Exercise details: Nothing in the records below should be altered in the copy, although the pictures must be left out.

Text-based hardware design files:
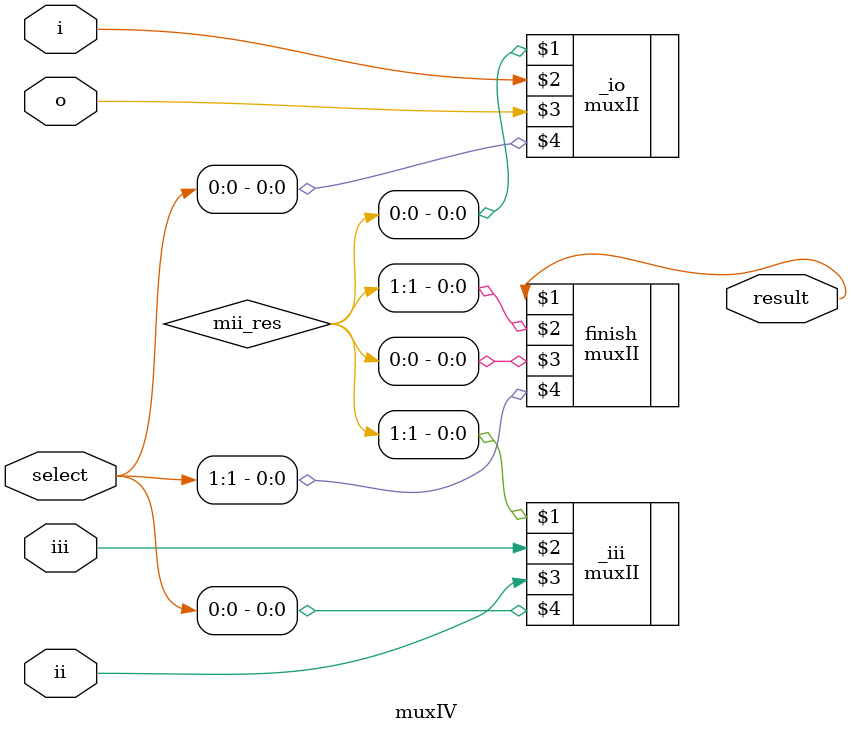
<source format=v>
module muxIV(	result	,
					iii		,
					ii			,
					i			,
					o			,
					select);
	input	iii, ii, i, o	;
	input	[1:0]	select	;
	output		result	;
	wire	[1:0]	mii_res	;
	muxII	_io		(mii_res[0], i, o, select[0]);
	muxII _iii	(mii_res[1], iii, ii, select[0]);
	muxII finish(result, mii_res[1], mii_res[0], select[1]);	
endmodule

</source>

Written solution:
<source format=v>
module muxIV(	result	,
					iii		,
					ii			,
					i			,
					o			,
					select);
	input	iii, ii, i, o	;
	input	[1:0]	select	;
	output		result	;
	wire	[1:0]	mii_res	;
	muxII	_io		(mii_res[0], i, o, select[0]);
	muxII _iii	(mii_res[1], iii, ii, select[0]);
	muxII finish(result, mii_res[1], mii_res[0], select[1]);	
endmodule

</source>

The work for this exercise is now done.